Other Books Related to The Man of the Crowd

While “The Man of the Crowd” didn’t directly influence many other writers in its own right, it’s often cited for its similarities to some of Poe’s later works. For example, the premise of the story can be considered a precursor to the detective stories he would soon write. The narrator focuses on the minute details of the individuals walking past the window, deducing information about their personal histories, occupations, and social statuses based on seemingly innocuous clues. Poe would later use this idea again in his 1841 short story “The Murders in the Rue Morgue,” which features a detective who solves a mystery by noticing the smallest possible details. In this way, “The Man of the Crowd” is also a precursor to other works of classic detective fiction, anticipating famous mystery characters like Arthur Conan Doyle’s Sherlock Holmes and Agatha Christie’s Hercule Poirot. Ultimately, Arthur Conan Doyle, Agatha Christie, and most classic mystery authors probably owe much of their success to stories like “The Man of the Crowd,” since such stories planted the seeds that would eventually grow into classic detective story tropes. In particular, “The Man of the Crowd” was one of the first stories about an inquisitive and observant protagonist seeking to solve a dark mystery to uncover a secret crime, though Poe’s story ends without resolution, giving it a less tidy ending than most detective stories.

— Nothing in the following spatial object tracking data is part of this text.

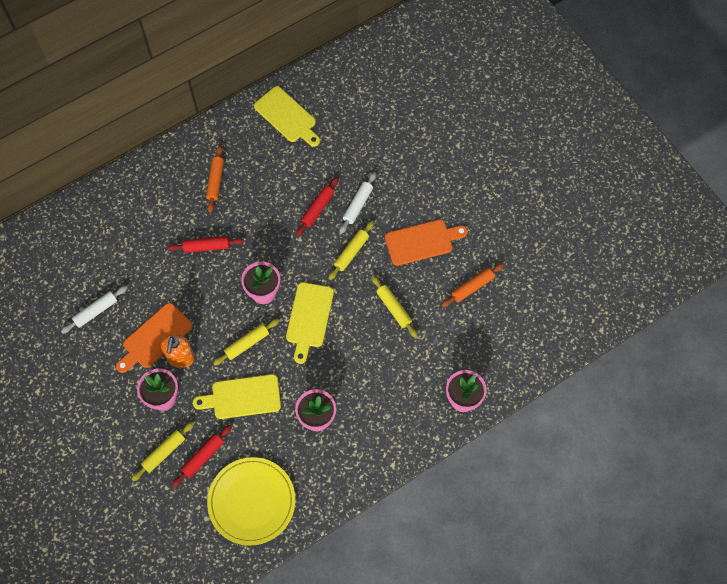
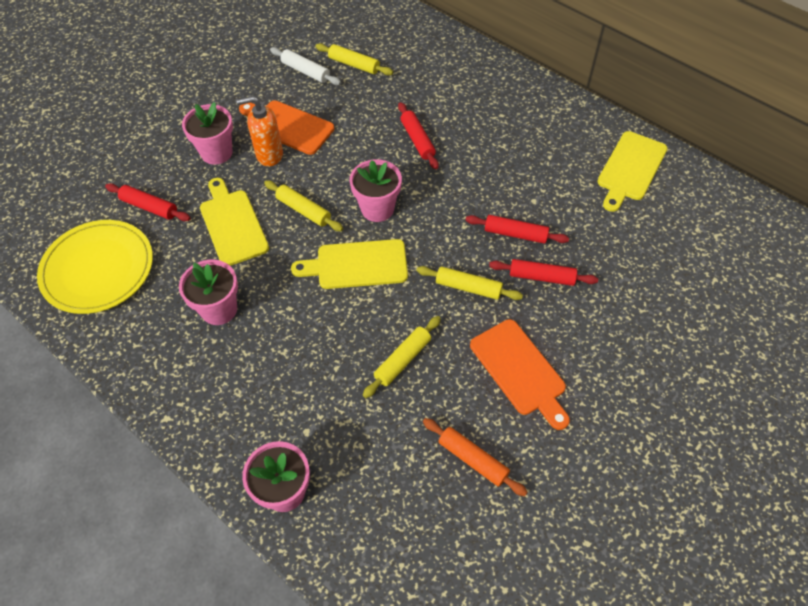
camera: 75 degrees right, 10 degrees down
(164, 452) = (150, 171): yellow rolling pin -> yellow rolling pin (354, 65)
(215, 181) = (506, 125): orange rolling pin -> none
(358, 205) = (541, 277): white rolling pin -> red rolling pin

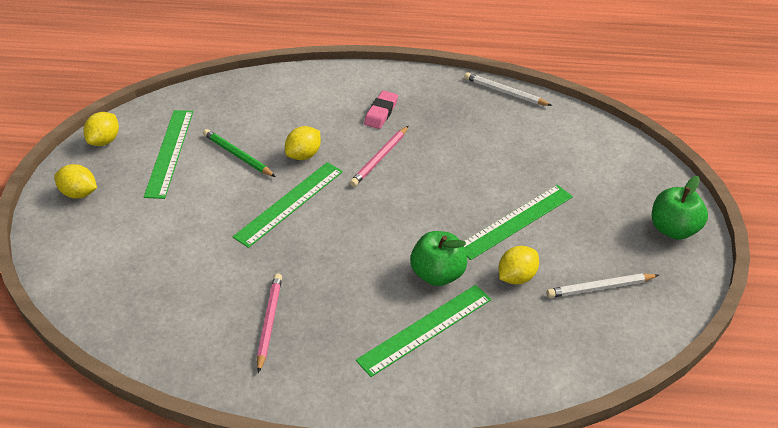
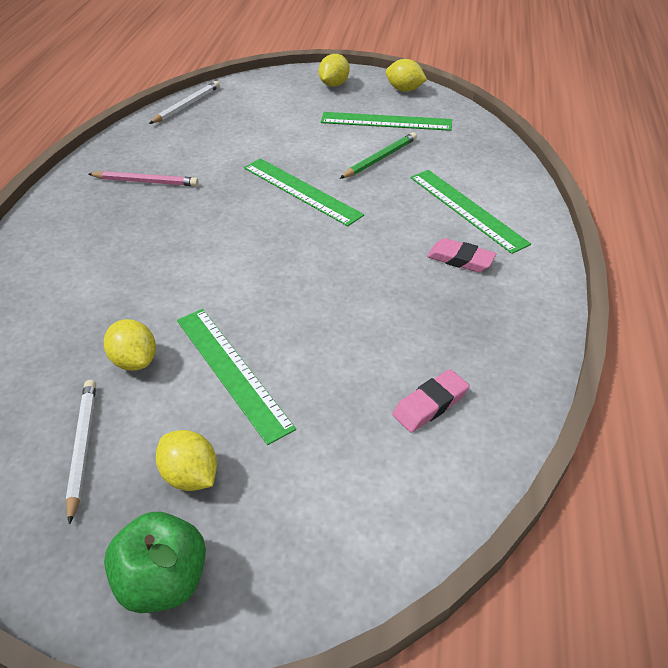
camera: 95 degrees right, 0 degrees up
(304, 155) = (379, 199): yellow lemon -> yellow lemon (191, 475)
(380, 158) = (369, 255): pink pencil -> none
(425, 329) = (91, 277): green ruler -> green ruler (467, 209)
(438, 274) = (164, 292): green apple -> none
(505, 92) = (525, 394): white pencil -> white pencil (187, 105)
(522, 129) = (430, 404): none -> pink eraser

Key Facts about The Man of the Crowd
  • Full Title: The Man of the Crowd
  • When Written: 1840
  • Where Written: Philadelphia, United States
  • When Published: 1840
  • Literary Period: Romantic, Early Victorian
  • Genre: Gothic, Gothic Mystery
  • Setting: The streets of London during a busy evening in autumn
  • Climax: The narrator tries to confront the mysterious old man he has been following, but the old man simply ignores him and continues on his way.

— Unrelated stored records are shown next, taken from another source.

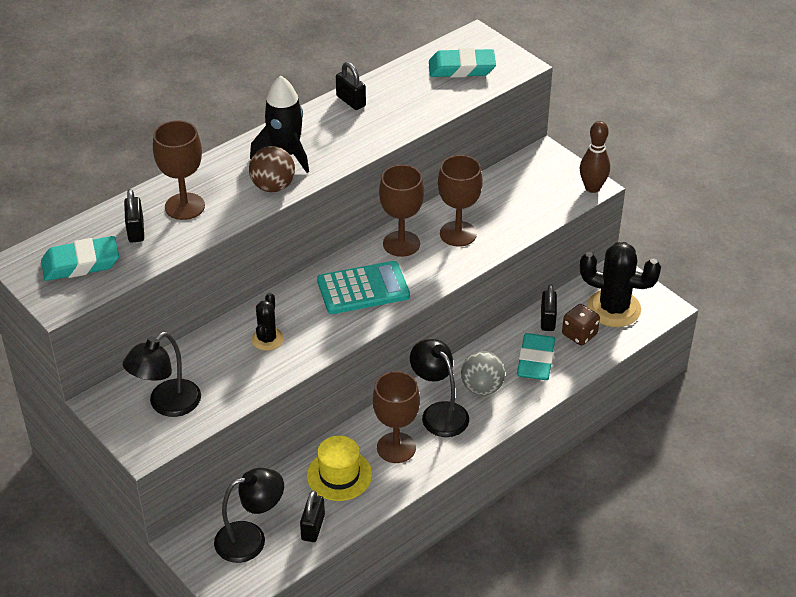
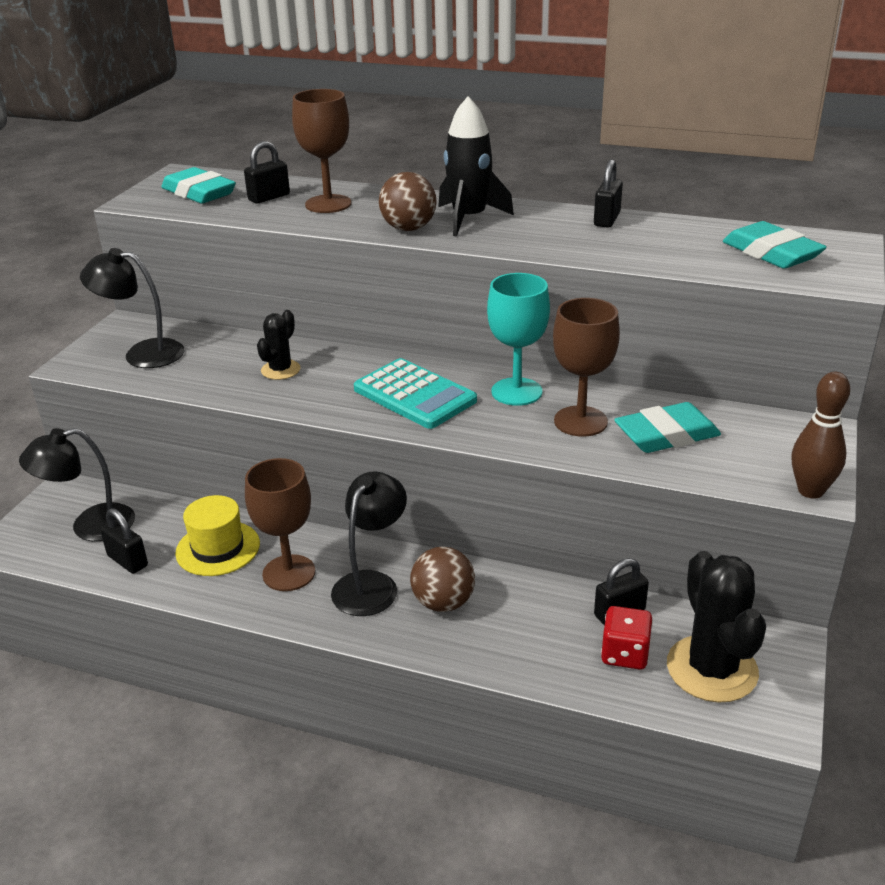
camera: 60 degrees right, 10 degrees down
(251, 539) = (90, 526): black lamp -> black lamp turned 120 degrees clockwise
(267, 339) = (280, 370): black cactus -> black cactus turned 45 degrees counterclockwise
(313, 527) = (128, 561): black padlock -> black padlock turned 60 degrees clockwise
(401, 244) = (516, 392): brown goblet -> turquoise goblet
(482, 388) = (443, 602): grey ball -> brown ball
(535, 361) = (534, 631): turquoise eraser -> turquoise eraser (666, 435)
(579, 334) = (625, 654): brown dice -> red dice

  • Antagonist: The story has no traditional antagonist, but the old man whom the narrator follows is presented as mysterious in a sinister, antagonistic way.

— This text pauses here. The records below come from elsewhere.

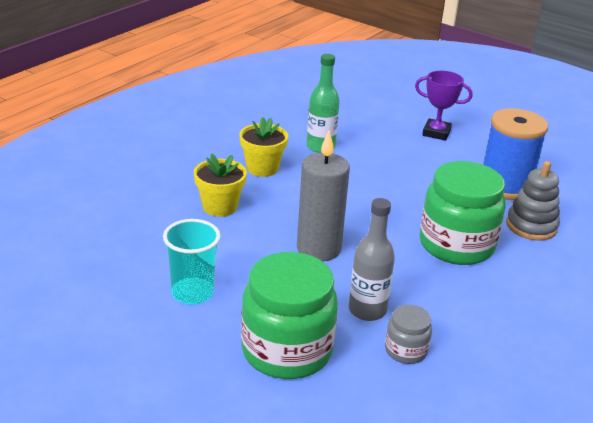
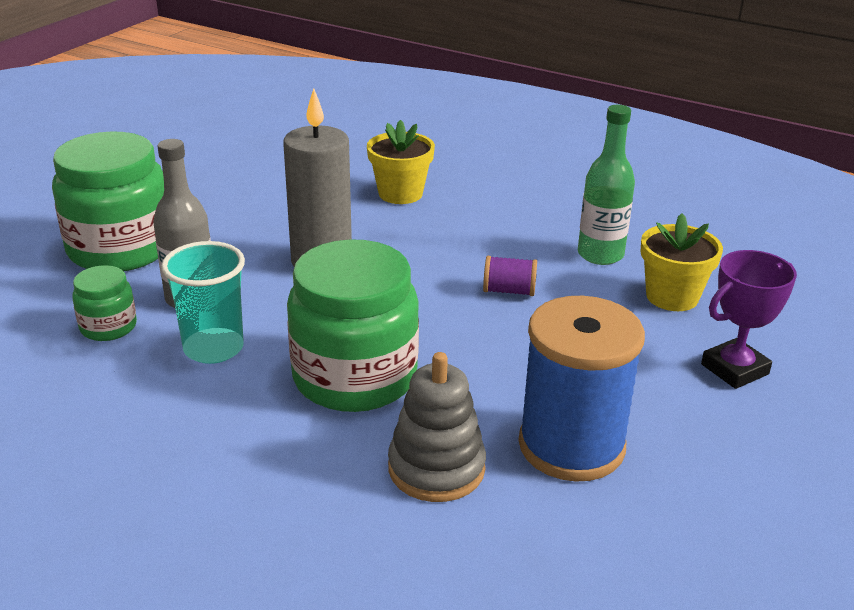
camera: 85 degrees right, 0 degrees up
(192, 293) = (224, 192): turquoise cup -> turquoise cup (213, 348)
(262, 168) = (510, 214): yellow flower pot -> yellow flower pot (672, 297)
(361, 182) = (509, 291): none -> purple spool
(406, 350) = (108, 327): grey jar -> green jar
(436, 133) = (734, 369): purple trophy -> purple trophy turned 45 degrees clockwise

  • Point of View: First Person Limited

Extra Credit for The Man of the Crowd

Genre Pioneer. Edgar Allan Poe is widely considered to be the inventor of the detective fiction genre. “The Man of the Crowd” features a few early elements of the genre, such as the protagonist making deductions about the people he watches based on the minute details of their physical appearance and mannerisms.

The Unreadable Book. The German book that Poe mentions at the beginning and end of the story is Hortulus Animae, which was printed in roughly 1500 in Germany. It was a once-popular prayer book, but according to Poe’s unknown source, it “does not permit itself to be read,” either because it contained something too horrible to be fully read or simply because there were no existing copies at the time.